Roughly one in 37 homes are now considered seriously underwater in the US and that share is much higher across a swath of southern states, according to data out Thursday.

Nationally, 2.7% of homes carried loan balances at least 25% more than their market value in the first few months of the year. That’s up from 2.6% in the previous quarter, according to the first-quarter 2024 US Home Equity & Underwater Report from ATTOM, a real estate data firm.
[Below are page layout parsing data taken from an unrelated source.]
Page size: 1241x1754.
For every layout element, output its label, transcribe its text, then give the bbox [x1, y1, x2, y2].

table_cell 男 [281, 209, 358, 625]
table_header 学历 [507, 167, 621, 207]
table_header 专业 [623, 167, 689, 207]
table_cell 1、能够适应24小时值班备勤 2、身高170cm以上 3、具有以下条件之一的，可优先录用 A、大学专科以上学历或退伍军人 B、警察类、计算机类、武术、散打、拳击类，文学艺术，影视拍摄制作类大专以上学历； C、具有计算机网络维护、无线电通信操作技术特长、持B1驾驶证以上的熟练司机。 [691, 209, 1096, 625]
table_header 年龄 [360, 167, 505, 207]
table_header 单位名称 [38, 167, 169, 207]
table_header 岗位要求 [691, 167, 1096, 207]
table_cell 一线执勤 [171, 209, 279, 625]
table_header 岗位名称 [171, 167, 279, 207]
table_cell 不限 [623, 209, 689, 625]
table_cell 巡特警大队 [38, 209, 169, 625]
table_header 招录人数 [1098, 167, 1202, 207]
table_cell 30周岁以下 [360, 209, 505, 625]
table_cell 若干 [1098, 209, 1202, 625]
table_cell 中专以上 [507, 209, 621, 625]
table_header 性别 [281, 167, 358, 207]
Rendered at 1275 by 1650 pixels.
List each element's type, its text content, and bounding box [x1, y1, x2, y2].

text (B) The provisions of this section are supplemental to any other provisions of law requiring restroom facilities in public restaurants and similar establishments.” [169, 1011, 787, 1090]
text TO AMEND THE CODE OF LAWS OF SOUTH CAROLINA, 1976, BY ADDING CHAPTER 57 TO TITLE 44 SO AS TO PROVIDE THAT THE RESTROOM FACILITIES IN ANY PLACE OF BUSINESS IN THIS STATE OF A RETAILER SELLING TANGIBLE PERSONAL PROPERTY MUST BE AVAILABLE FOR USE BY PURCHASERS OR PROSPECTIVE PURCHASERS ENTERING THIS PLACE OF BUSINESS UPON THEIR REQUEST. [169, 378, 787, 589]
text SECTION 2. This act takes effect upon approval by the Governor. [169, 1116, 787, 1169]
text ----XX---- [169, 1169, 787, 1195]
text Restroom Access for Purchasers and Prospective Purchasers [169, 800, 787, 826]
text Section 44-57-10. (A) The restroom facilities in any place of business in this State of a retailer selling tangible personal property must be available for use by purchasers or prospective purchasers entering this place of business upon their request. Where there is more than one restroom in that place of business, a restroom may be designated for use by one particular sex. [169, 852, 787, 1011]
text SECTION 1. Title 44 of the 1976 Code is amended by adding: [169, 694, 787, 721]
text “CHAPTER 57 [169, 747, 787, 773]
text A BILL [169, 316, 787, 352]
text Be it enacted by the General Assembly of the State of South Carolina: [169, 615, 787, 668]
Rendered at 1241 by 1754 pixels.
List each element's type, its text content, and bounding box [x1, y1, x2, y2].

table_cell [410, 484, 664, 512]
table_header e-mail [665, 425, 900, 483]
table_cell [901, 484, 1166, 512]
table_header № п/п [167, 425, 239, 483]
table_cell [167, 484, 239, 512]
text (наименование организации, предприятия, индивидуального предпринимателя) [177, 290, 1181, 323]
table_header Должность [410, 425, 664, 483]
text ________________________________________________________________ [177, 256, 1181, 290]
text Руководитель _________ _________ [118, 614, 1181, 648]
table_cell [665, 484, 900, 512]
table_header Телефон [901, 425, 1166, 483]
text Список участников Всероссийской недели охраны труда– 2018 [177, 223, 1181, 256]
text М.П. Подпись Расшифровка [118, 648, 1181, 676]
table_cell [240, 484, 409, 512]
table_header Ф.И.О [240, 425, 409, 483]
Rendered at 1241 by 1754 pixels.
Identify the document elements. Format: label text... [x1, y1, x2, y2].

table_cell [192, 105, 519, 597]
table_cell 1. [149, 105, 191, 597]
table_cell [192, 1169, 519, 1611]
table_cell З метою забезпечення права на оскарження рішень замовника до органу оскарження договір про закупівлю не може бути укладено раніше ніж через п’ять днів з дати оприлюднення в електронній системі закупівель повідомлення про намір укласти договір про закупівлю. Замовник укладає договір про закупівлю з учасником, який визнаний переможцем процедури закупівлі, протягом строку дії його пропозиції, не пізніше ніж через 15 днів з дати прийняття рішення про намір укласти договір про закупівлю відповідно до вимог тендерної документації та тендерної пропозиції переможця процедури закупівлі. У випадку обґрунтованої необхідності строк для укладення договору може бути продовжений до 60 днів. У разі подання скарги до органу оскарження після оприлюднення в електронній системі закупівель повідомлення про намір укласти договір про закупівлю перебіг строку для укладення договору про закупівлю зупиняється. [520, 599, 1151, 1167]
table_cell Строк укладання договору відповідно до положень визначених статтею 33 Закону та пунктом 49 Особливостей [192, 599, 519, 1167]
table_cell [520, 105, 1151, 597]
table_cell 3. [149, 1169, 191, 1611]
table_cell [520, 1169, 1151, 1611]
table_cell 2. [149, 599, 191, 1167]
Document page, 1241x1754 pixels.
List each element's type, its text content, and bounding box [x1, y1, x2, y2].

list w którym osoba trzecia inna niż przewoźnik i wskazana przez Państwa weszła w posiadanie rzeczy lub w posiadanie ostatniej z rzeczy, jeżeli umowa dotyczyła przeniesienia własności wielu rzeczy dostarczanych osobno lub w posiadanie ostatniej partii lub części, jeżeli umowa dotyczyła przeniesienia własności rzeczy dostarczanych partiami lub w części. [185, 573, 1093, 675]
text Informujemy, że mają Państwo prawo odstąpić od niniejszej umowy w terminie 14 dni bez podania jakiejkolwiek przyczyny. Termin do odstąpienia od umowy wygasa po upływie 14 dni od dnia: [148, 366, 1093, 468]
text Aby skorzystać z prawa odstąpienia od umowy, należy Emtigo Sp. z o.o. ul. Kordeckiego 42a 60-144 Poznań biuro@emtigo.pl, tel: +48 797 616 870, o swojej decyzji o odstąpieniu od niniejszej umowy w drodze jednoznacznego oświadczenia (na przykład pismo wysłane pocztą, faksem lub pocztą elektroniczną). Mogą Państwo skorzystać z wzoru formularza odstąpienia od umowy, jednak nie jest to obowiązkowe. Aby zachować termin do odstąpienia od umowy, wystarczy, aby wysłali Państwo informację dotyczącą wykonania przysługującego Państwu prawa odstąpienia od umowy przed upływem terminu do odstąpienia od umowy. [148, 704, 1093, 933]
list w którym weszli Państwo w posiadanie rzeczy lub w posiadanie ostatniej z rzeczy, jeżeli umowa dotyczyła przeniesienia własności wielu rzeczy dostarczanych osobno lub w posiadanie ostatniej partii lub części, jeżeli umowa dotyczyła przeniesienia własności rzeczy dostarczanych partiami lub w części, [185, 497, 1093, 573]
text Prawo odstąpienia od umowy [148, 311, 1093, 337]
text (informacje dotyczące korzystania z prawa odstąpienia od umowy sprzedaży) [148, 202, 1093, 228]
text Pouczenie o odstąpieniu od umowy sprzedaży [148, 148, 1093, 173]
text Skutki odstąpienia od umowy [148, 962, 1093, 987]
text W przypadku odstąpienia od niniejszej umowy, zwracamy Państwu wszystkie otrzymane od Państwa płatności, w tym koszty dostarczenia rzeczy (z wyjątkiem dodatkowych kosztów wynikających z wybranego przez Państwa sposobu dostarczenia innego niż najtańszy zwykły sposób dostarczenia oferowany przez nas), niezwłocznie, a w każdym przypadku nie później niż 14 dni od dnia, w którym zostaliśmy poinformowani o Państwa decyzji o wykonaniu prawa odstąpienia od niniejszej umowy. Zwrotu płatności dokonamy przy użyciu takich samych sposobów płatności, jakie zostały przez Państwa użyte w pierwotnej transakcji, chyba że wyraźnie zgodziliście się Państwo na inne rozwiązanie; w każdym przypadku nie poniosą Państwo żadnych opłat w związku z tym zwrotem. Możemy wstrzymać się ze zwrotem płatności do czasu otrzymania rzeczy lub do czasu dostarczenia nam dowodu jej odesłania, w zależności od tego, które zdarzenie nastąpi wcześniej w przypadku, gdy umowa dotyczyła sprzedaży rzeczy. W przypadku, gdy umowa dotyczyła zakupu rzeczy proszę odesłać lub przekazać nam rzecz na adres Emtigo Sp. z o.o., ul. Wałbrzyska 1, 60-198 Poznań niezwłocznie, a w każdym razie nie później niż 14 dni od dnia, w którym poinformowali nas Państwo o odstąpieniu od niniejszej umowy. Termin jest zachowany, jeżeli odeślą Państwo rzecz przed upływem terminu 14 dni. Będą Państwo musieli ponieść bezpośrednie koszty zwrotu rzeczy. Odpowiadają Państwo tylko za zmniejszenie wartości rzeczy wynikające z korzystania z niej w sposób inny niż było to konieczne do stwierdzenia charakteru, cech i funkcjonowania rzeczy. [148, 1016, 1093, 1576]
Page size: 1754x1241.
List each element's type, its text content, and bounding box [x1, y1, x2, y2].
While the share of these homes is ticking up, it remains much lower than before the pandemic, when the rate was more than twice as high.

Mortgages can generally become seriously underwater when someone overpays for a home, or when it is purchased with a small downpayment that doesn’t provide a sufficient buffer if the property falls in value.

During the pandemic, government stimulus and rising property prices were a huge boon to homeowners, but higher interest rates meant to curb inflation may be finally be helping to cool the housing market.

Several southern states saw shares of seriously underwater homes grow more than the rest of the country. Kentucky’s share jumped to 8.3% in the first few months of the year from 6.3% in the previous quarter. West Virginia’s share rose to 5.4% from 4.4% over the same period, while Oklahoma climbed to 6.1% from 5.5%, and Arkansas went up to 5.7% from 5.2%.

The states with the biggest increase in number of seriously underwater homes are also in the south. Kentucky is in first place with a year-over-year jump of more than 20,500 homes – nearly twice as many as second-place Mississippi and Oklahoma, coming in third.

Among metro areas with a population of at least 500,000, Baton Rouge, Louisiana, had the largest share of seriously underwater mortgages in the first quarter, with 13.4%. Neighboring New Orleans came in second with 7.3%, followed by Jackson, Mississippi, and Little Rock, Arkansas, with 6.5% and 6%, respectively. Syracuse, New York, came in fifth, with 5.6% of homes seriously underwater.